What you should do
Pick out every line of the listing below that contains the string "look". Case counts.

Available records
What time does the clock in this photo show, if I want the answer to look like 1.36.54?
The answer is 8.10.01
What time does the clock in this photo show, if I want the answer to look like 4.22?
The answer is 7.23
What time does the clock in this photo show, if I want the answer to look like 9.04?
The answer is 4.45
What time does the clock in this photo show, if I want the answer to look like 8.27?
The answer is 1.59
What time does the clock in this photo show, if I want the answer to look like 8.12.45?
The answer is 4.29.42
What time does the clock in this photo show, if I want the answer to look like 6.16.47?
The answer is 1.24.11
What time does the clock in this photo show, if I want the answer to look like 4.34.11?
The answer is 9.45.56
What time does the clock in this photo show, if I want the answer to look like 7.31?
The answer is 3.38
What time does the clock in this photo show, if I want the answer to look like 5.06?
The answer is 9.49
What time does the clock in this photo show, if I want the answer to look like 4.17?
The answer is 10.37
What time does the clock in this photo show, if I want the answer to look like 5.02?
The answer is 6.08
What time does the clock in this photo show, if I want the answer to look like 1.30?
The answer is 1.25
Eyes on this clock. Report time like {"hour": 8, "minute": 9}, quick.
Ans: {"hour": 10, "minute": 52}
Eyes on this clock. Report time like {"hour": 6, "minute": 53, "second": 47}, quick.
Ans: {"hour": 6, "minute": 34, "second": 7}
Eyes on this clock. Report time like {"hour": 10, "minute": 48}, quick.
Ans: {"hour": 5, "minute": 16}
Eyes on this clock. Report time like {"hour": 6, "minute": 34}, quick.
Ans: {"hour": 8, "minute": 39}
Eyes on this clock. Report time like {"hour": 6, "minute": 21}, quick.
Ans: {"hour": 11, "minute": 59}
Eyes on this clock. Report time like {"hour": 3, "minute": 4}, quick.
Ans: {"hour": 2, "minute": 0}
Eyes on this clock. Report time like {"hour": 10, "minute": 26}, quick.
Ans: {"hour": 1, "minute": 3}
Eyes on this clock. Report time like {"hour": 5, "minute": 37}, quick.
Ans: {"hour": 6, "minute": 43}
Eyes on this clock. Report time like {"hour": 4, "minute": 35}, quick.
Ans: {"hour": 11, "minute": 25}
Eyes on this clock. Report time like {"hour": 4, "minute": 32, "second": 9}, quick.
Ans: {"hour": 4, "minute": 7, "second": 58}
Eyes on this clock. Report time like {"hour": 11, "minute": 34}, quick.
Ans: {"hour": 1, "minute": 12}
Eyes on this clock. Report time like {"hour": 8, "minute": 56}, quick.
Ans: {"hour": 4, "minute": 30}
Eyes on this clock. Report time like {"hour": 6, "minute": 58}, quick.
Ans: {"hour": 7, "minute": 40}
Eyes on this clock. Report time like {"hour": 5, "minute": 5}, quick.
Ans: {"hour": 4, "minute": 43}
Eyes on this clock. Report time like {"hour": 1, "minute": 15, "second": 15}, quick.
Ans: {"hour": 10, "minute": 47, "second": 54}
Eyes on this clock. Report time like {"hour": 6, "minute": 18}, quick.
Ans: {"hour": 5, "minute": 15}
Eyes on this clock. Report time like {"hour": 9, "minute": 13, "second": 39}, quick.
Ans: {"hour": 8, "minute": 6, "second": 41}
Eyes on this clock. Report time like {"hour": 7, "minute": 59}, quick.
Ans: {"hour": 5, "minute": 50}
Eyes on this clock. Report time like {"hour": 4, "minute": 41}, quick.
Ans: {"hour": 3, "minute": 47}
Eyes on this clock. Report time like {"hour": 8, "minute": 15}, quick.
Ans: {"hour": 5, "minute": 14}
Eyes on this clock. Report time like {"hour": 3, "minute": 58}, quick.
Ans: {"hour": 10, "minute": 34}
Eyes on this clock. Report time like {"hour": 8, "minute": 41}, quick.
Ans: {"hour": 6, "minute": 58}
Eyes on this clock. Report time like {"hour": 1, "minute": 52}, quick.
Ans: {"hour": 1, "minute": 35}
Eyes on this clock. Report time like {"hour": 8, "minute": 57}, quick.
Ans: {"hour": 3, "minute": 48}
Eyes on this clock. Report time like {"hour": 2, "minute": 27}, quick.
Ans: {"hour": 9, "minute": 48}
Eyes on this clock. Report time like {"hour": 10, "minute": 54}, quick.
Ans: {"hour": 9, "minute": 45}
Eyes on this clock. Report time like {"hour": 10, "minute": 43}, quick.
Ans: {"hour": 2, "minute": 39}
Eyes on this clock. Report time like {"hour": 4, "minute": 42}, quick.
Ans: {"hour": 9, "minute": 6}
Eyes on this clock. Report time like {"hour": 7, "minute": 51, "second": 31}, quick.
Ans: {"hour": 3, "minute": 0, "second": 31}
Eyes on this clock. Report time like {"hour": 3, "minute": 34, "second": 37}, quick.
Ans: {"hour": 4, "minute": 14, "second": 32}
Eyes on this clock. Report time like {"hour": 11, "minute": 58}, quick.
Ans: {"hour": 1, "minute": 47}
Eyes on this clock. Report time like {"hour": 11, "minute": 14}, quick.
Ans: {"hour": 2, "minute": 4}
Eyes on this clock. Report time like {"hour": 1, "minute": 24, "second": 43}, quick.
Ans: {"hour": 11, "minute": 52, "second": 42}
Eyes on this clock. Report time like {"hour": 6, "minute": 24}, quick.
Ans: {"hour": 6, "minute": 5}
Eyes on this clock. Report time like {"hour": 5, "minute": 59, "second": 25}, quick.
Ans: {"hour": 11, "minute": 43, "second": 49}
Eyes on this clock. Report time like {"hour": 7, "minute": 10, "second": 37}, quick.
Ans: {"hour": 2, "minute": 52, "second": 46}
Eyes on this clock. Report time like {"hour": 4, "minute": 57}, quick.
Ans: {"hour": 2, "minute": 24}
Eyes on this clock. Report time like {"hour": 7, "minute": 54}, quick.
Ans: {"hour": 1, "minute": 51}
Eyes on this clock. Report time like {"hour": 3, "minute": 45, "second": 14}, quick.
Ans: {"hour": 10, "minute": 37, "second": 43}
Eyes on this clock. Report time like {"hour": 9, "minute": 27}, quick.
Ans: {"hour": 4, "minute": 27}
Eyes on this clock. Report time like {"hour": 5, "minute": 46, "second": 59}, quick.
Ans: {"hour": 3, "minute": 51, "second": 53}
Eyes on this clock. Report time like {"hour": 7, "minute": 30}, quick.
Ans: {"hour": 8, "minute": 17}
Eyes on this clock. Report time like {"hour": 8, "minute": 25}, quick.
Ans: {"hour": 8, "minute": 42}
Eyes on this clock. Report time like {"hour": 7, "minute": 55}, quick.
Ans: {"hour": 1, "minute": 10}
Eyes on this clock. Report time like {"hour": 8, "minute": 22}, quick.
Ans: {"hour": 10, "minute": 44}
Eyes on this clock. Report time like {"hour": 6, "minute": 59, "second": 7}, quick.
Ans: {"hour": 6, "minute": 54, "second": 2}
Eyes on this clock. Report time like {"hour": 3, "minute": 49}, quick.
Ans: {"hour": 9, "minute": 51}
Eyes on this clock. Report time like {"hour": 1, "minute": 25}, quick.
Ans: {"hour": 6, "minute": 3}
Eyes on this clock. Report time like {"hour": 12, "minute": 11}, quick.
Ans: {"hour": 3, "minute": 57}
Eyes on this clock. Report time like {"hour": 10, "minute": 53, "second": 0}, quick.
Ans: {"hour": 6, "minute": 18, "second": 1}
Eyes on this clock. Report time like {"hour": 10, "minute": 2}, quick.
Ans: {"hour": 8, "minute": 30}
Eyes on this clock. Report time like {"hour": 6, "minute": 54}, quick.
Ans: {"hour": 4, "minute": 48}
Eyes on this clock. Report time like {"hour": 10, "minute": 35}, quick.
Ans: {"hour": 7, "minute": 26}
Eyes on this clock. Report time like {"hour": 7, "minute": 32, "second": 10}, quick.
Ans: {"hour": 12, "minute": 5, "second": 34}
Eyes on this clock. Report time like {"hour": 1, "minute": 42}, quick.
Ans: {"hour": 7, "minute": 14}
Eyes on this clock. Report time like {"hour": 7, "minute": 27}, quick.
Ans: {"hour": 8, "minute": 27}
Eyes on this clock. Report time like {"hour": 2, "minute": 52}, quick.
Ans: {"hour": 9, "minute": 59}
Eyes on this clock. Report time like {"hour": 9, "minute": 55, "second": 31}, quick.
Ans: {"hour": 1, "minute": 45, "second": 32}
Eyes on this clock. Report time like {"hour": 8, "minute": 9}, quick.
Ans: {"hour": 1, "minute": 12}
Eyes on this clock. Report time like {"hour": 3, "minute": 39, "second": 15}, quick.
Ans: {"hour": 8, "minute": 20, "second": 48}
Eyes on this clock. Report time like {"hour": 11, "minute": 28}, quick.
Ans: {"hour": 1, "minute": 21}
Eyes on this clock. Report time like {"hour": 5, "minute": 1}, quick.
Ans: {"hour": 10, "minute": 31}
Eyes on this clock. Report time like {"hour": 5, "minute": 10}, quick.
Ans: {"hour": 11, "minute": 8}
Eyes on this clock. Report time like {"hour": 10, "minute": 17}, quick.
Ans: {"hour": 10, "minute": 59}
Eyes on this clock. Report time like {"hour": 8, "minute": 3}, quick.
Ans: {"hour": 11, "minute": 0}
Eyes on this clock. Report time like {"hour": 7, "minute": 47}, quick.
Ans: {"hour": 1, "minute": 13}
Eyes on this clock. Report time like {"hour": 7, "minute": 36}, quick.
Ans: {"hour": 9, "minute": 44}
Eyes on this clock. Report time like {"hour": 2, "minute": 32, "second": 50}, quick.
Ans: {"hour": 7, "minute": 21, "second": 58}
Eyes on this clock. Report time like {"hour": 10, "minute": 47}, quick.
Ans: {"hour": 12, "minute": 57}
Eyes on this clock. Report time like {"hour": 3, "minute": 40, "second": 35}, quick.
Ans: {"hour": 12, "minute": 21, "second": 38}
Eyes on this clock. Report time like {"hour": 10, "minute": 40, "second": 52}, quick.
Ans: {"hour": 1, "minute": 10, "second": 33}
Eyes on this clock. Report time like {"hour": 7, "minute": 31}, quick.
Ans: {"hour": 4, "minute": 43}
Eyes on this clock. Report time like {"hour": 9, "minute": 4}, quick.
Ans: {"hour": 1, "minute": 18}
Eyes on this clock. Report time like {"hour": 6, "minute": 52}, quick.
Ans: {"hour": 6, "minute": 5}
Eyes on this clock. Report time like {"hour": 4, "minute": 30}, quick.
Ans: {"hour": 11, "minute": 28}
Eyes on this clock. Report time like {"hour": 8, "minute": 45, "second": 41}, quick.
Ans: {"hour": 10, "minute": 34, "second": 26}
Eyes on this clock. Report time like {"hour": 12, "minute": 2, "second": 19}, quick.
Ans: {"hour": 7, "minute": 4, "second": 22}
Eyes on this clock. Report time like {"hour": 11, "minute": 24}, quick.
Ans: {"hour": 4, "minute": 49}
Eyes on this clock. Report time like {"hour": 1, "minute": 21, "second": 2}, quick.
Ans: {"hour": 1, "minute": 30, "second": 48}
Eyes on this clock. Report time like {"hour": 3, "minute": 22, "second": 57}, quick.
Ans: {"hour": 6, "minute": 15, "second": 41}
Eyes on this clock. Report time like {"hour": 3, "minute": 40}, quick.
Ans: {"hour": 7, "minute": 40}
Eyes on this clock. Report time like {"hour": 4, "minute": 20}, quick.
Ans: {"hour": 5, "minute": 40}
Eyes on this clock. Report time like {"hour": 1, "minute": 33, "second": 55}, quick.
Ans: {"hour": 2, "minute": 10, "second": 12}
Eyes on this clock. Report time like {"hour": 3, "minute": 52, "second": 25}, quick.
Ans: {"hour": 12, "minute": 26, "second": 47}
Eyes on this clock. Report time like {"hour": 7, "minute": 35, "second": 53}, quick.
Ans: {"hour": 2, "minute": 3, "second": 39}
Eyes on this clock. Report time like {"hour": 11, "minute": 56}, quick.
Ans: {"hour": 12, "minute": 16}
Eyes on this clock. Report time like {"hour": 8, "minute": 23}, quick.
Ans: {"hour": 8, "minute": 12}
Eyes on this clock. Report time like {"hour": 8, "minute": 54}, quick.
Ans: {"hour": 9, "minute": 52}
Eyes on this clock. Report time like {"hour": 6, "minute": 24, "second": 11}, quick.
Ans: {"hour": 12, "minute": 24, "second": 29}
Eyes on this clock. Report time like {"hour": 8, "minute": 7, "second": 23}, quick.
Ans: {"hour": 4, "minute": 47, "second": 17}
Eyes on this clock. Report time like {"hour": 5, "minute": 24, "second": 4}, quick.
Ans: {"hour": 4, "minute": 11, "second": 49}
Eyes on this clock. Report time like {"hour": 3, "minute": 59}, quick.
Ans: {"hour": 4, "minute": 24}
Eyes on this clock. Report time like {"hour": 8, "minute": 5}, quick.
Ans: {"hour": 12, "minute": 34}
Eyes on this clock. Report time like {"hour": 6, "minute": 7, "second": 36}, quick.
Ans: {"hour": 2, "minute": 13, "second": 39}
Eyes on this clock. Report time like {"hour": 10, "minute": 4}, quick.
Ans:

Written answer
What time does the clock in this photo show, if I want the answer to look like 1.36.54?
What time does the clock in this photo show, if I want the answer to look like 4.22?
What time does the clock in this photo show, if I want the answer to look like 9.04?
What time does the clock in this photo show, if I want the answer to look like 8.27?
What time does the clock in this photo show, if I want the answer to look like 8.12.45?
What time does the clock in this photo show, if I want the answer to look like 6.16.47?
What time does the clock in this photo show, if I want the answer to look like 4.34.11?
What time does the clock in this photo show, if I want the answer to look like 7.31?
What time does the clock in this photo show, if I want the answer to look like 5.06?
What time does the clock in this photo show, if I want the answer to look like 4.17?
What time does the clock in this photo show, if I want the answer to look like 5.02?
What time does the clock in this photo show, if I want the answer to look like 1.30?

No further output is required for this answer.